Classification of data-science related jobs
Data science is progressively making its way into every sector of activity. Open positions for data scientist or related are increasing and the demand it vastly superior to what the market has to offer.
However, the specter of the job title Data scientist is very wide and encompass almost orthogonal jobs. Some of them require basic knowledge of Microsoft Excel and some others having deployed and used a large Spark cluster. Some good answers have already been given on Quora.
In this article, I will try to classify some of jobs related to data-science. This classification is functional and may not be adapted to every company.
This chart has 2 dimensions. The x axis represents the raw data distance and helps to construct the distinction between the 3 main classes: engineering, science and business. The y axis represents the “bare-metal” distance, for a lack of a better word. It represents the closeness to the underlying infrastructure used to process and store raw data. The arrows represent the most common interactions between jobs.

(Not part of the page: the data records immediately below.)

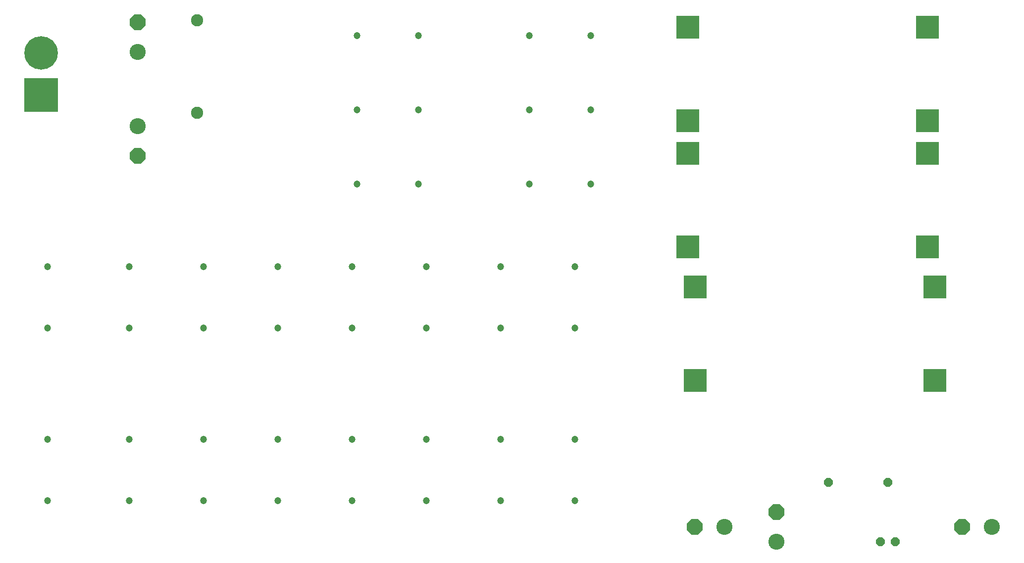
<source format=gbr>
G04 EAGLE Gerber RS-274X export*
G75*
%MOMM*%
%FSLAX34Y34*%
%LPD*%
%INSoldermask Bottom*%
%IPPOS*%
%AMOC8*
5,1,8,0,0,1.08239X$1,22.5*%
G01*
%ADD10C,2.743200*%
%ADD11P,2.969212X8X292.500000*%
%ADD12P,2.969212X8X112.500000*%
%ADD13P,2.969212X8X202.500000*%
%ADD14C,2.093200*%
%ADD15R,5.719200X5.719200*%
%ADD16C,5.719200*%
%ADD17P,1.649562X8X202.500000*%
%ADD18P,1.649562X8X22.500000*%
%ADD19C,1.203200*%
%ADD20R,4.013200X4.013200*%


D10*
X101600Y965200D03*
D11*
X101600Y914400D03*
D10*
X101600Y1092200D03*
D12*
X101600Y1143000D03*
D10*
X1193800Y254000D03*
D12*
X1193800Y304800D03*
D10*
X1104900Y279400D03*
D13*
X1054100Y279400D03*
D10*
X1562100Y279400D03*
D13*
X1511300Y279400D03*
D14*
X203200Y987500D03*
X203200Y1146100D03*
D15*
X-63500Y1018100D03*
D16*
X-63500Y1090100D03*
D17*
X1397000Y254000D03*
X1371600Y254000D03*
D18*
X1282700Y355600D03*
X1384300Y355600D03*
D19*
X468000Y324100D03*
X468000Y429100D03*
X468000Y619100D03*
X468000Y724100D03*
X341000Y324100D03*
X341000Y429100D03*
X341000Y619100D03*
X341000Y724100D03*
X214000Y324100D03*
X214000Y429100D03*
X214000Y619100D03*
X214000Y724100D03*
X87000Y324100D03*
X87000Y429100D03*
X87000Y619100D03*
X87000Y724100D03*
X-52700Y324100D03*
X-52700Y429100D03*
X-52700Y619100D03*
X-52700Y724100D03*
D20*
X1055100Y689600D03*
X1055100Y529600D03*
X1465100Y529600D03*
X1465100Y689600D03*
D19*
X476500Y992500D03*
X581500Y992500D03*
X771500Y992500D03*
X876500Y992500D03*
X476500Y1119500D03*
X581500Y1119500D03*
X771500Y1119500D03*
X876500Y1119500D03*
X476500Y865500D03*
X581500Y865500D03*
X771500Y865500D03*
X876500Y865500D03*
X849000Y324100D03*
X849000Y429100D03*
X849000Y619100D03*
X849000Y724100D03*
X722000Y324100D03*
X722000Y429100D03*
X722000Y619100D03*
X722000Y724100D03*
X595000Y324100D03*
X595000Y429100D03*
X595000Y619100D03*
X595000Y724100D03*
D20*
X1042400Y1134100D03*
X1042400Y974100D03*
X1452400Y974100D03*
X1452400Y1134100D03*
X1042400Y918200D03*
X1042400Y758200D03*
X1452400Y758200D03*
X1452400Y918200D03*
M02*

</source>
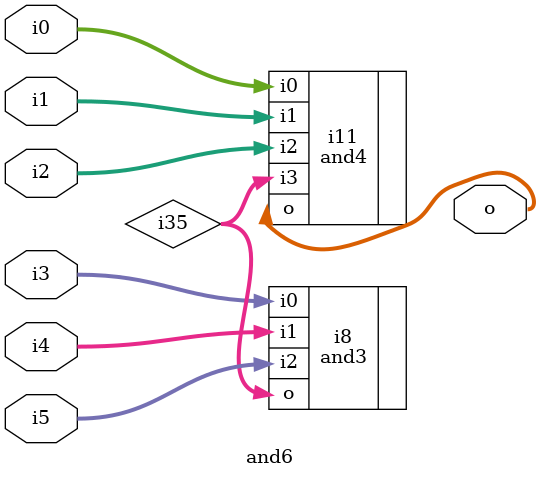
<source format=v>

module and6 (o, i0, i1, i2, i3, i4, i5 );
// generated by Concept HDL Direct Version 1.7 08-Aug-94
// on Wed Sep  7 10:29:14 1994
// from /usr3/xiltest/concept/lib/xm3000/and6/logic

  parameter size = 0;

  output [size-1:0] o;
  input [size-1:0] i0;
  input [size-1:0] i1;
  input [size-1:0] i2;
  input [size-1:0] i3;
  input [size-1:0] i4;
  input [size-1:0] i5;

  wire [size-1:0] i35;

// begin instances 

  and3 i8  (.i0(i3[size-1:0]),
	.i1(i4[size-1:0]),
	.i2(i5[size-1:0]),
	.o(i35[size-1:0]));
  defparam i8.size = size;

  and4 i11  (.i0(i0[size-1:0]),
	.i1(i1[size-1:0]),
	.i2(i2[size-1:0]),
	.i3(i35[size-1:0]),
	.o(o[size-1:0]));
  defparam i11.size = size;

endmodule // and6(logic) 

</source>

A business analyst makes decisions based on a very high level view of the data in the form of nice plots and tables. This job is a bit out of the scope of “data-science” jobs. Nevertheless, he is far from the raw data and from any technological consideration on how the data is stored, replicated and analyzed. On the opposite, a data-engineer has to optimize the storage and retrieval of raw-data in a NoSQL database (for instance).
In this chart, the term research scientist is a synonym of academic researcher but for a company. The job consists of reading the literature, to be informed of the latest scientific discoveries and create new models tested against standard benchmarks that could lead to a publication in a conference or journal. While the model can be tested on real company data, the principal goal of a research scientist is to contribute to the general scientific knowledge.
We introduce the distinction between research engineer and data scientist here. The actual scalable implementation of a new algorithm/model in the company is done by the research engineer. The research engineer implements both from the research scientist and the data scientist. In our definition, the data scientist develops new models and algorithms to extract new insights from the data at hand. His job is to give a competitive edge to the company and to report to either the data analyst or the business analyst.
This concludes the first on the subject. In a future article I’ll try to illustrate what are the different skills each job requires with my PhD work.